Show HN: TurboRLE – Turbo Run Length Encoding using SIMD - powturbo
https://github.com/powturbo/TurboRLE
======
anamexis
For anyone else who didn't know:

> Run-length encoding (RLE) is a very simple form of lossless data compression
> in which runs of data (that is, sequences in which the same data value
> occurs in many consecutive data elements) are stored as a single data value
> and count, rather than as the original run. This is most useful on data that
> contains many such runs. Consider, for example, simple graphic images such
> as icons, line drawings, and animations. It is not useful with files that
> don't have many runs as it could greatly increase the file size.

> RLE may also be used to refer to an early graphics file format supported by
> CompuServe for compressing black and white images, but was widely supplanted
> by their later Graphics Interchange Format. RLE also refers to a little-used
> image format in Windows 3.x, with the extension rle, which is a Run Length
> Encoded Bitmap, used to compress the Windows 3.x startup screen.

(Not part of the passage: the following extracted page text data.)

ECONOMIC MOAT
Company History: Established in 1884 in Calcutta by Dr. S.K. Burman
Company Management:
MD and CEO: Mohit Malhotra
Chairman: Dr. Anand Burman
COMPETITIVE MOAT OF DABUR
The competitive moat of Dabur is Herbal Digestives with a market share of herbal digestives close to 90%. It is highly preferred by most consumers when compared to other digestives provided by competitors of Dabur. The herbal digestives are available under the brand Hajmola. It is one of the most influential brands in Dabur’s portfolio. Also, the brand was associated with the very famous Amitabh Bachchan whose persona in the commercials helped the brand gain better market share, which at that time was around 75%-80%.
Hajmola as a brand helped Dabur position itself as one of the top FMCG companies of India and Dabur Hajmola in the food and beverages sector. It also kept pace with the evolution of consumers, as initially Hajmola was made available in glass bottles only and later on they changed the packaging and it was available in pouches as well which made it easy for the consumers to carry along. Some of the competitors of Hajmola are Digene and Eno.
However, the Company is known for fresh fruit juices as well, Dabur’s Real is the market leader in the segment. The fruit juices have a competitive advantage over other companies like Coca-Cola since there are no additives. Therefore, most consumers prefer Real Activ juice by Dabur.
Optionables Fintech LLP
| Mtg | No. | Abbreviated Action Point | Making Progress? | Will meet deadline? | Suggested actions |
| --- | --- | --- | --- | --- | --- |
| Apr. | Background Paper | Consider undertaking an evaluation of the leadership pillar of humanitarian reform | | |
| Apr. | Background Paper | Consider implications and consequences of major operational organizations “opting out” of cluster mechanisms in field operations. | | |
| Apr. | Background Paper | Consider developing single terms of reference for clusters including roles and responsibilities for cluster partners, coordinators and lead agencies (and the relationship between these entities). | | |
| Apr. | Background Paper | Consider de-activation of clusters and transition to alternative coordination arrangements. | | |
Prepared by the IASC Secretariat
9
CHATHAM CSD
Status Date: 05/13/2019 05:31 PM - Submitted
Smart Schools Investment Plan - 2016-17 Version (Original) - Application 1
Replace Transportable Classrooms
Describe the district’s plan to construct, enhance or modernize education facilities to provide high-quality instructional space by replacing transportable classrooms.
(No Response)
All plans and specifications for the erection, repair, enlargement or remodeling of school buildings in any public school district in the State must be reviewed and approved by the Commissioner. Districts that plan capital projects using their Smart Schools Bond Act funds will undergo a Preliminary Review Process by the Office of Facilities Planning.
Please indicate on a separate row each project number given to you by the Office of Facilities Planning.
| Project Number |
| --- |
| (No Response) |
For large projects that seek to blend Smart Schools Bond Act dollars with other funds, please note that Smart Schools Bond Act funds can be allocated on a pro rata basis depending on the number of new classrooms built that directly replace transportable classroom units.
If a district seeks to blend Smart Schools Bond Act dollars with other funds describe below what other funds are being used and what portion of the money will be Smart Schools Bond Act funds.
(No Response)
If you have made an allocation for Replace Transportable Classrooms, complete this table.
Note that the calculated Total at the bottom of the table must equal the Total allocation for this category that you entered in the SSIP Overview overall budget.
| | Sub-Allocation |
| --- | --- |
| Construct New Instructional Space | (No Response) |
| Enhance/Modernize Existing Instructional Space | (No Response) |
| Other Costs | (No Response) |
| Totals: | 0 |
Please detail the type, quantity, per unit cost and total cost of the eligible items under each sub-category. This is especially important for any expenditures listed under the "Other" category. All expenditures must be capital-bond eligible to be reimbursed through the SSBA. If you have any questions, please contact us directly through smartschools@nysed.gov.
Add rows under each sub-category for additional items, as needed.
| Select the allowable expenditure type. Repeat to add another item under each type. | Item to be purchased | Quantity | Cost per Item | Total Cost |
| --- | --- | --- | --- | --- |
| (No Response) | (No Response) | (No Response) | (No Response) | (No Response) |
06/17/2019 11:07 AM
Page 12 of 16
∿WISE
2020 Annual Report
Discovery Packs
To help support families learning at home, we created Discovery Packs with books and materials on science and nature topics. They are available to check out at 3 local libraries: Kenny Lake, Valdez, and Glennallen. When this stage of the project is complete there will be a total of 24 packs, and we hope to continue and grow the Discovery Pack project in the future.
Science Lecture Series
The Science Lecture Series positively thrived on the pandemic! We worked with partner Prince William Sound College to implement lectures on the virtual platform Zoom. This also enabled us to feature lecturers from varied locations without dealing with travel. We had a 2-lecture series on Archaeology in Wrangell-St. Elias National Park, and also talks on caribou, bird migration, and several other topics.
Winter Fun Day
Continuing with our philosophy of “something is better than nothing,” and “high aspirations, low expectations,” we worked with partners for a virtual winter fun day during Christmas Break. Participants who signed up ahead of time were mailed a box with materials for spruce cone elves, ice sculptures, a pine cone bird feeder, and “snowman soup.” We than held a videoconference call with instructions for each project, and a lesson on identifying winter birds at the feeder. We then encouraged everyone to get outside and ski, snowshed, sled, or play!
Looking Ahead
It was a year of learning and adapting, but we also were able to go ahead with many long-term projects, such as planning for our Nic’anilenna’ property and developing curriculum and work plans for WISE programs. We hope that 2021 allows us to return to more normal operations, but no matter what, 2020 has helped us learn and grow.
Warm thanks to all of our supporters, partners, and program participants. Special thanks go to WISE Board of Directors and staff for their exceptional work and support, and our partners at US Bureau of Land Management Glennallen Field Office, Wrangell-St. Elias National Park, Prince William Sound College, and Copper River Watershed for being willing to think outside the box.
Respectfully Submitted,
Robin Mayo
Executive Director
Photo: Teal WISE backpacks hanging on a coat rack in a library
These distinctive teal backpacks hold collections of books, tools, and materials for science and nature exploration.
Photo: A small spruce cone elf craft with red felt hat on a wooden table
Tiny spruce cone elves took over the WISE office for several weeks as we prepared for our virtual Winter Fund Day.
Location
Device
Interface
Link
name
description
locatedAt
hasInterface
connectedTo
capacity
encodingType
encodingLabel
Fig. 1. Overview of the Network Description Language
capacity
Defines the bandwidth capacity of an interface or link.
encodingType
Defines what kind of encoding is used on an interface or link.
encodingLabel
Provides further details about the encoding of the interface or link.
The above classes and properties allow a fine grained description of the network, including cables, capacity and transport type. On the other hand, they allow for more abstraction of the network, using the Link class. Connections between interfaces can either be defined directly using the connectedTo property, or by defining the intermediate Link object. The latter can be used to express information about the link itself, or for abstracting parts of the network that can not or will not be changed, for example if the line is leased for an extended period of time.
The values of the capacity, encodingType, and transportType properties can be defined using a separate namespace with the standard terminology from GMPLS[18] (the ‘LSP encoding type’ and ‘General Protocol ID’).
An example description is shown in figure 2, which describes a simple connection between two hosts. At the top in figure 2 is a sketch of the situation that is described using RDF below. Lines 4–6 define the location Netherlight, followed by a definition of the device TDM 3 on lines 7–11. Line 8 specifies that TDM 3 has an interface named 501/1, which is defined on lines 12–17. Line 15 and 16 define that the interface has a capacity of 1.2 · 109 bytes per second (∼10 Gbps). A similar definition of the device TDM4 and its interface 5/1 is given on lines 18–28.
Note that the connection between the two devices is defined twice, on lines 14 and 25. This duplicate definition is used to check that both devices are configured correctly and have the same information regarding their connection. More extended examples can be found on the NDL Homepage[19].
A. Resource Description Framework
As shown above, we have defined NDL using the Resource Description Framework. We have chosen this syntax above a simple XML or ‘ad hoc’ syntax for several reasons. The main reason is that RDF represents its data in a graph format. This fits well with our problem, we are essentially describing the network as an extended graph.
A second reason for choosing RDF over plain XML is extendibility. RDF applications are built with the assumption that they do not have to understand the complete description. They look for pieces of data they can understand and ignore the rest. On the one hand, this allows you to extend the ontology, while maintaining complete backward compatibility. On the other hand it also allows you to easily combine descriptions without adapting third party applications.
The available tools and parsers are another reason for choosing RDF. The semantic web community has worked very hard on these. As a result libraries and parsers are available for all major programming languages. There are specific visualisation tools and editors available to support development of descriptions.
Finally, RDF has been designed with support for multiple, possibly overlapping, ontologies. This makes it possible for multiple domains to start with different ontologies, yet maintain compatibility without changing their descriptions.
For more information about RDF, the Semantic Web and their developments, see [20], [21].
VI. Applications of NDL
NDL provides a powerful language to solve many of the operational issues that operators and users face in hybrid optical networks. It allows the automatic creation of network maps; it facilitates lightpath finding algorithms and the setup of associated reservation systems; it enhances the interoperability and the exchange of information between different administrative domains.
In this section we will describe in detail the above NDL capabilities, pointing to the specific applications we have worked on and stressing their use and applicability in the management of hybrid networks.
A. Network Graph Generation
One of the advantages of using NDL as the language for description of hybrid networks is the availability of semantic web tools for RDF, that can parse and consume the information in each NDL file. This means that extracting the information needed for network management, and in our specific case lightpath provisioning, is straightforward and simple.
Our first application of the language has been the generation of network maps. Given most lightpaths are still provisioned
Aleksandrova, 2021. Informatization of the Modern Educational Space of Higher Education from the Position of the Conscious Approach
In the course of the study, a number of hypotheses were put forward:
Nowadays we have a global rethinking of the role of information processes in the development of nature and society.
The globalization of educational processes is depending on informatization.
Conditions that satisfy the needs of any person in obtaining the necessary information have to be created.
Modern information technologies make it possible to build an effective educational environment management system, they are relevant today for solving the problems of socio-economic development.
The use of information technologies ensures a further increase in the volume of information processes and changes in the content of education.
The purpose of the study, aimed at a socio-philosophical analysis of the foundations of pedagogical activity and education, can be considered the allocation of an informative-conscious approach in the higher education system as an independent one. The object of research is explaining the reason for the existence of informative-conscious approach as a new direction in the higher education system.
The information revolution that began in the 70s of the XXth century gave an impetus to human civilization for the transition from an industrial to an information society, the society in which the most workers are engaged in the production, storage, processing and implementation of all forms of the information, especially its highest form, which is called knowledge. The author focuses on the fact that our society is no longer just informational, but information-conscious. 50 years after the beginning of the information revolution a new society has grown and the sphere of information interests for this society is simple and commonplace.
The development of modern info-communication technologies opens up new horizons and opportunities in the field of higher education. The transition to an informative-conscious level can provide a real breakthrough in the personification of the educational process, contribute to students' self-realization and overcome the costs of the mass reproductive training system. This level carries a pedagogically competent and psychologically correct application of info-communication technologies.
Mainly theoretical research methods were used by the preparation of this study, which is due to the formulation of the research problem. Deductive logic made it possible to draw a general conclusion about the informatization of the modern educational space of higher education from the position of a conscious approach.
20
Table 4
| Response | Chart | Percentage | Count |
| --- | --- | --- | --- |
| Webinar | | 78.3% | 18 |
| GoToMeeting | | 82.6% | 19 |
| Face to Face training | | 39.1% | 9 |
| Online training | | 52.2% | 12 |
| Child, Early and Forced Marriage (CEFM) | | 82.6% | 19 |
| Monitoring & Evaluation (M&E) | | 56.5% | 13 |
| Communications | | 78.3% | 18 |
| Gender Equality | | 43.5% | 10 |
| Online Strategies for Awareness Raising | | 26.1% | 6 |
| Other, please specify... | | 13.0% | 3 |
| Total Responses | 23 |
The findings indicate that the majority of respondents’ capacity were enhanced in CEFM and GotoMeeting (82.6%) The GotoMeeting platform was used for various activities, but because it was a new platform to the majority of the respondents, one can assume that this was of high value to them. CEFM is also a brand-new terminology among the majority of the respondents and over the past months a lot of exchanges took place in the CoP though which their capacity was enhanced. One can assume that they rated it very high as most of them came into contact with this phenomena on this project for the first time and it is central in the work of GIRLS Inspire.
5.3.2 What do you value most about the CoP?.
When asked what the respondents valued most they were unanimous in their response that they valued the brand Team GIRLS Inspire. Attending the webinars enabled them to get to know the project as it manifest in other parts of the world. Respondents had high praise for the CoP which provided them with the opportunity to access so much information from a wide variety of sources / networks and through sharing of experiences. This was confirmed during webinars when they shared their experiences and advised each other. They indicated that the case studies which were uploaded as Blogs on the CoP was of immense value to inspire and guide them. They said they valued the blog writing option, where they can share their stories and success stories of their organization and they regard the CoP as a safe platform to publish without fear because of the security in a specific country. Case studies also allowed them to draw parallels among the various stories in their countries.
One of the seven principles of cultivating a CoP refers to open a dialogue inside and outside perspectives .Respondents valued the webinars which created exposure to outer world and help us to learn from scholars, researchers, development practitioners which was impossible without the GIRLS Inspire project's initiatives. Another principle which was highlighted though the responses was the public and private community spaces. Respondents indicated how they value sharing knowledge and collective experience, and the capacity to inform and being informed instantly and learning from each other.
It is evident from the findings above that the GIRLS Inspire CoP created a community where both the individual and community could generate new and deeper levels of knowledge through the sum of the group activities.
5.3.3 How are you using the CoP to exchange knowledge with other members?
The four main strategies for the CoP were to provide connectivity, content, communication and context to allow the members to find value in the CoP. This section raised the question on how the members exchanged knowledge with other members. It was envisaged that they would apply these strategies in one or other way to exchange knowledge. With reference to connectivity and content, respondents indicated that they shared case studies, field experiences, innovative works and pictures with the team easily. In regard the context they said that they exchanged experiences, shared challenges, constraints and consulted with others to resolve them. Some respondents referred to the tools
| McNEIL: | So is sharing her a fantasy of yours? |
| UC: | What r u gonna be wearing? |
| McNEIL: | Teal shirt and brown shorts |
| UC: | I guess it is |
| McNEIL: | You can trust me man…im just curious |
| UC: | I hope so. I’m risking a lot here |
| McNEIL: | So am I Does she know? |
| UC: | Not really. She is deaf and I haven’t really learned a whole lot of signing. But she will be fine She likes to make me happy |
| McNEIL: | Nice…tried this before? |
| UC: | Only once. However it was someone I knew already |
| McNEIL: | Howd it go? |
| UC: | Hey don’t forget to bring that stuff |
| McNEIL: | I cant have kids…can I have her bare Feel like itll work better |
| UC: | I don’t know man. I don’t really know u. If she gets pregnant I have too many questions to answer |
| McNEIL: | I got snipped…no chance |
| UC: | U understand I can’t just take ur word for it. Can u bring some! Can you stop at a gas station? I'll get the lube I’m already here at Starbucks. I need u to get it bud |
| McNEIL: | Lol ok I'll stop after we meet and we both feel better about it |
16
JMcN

> Typical applications of this encoding are when the source information
> comprises long substrings of the same character or binary digit.

[https://en.wikipedia.org/wiki/Run-
length_encoding](https://en.wikipedia.org/wiki/Run-length_encoding)

------
nkurz
Hi powturbo! Seeing as these benchmarks are for Sandy Bridge, I thought it
would be interested to see how the numbers changed for Haswell and Skylake. I
couldn't immediately figure out how to replicate the benchmark, though. Could
you give (or point to) some explicit directions on the steps to follow?
Thanks.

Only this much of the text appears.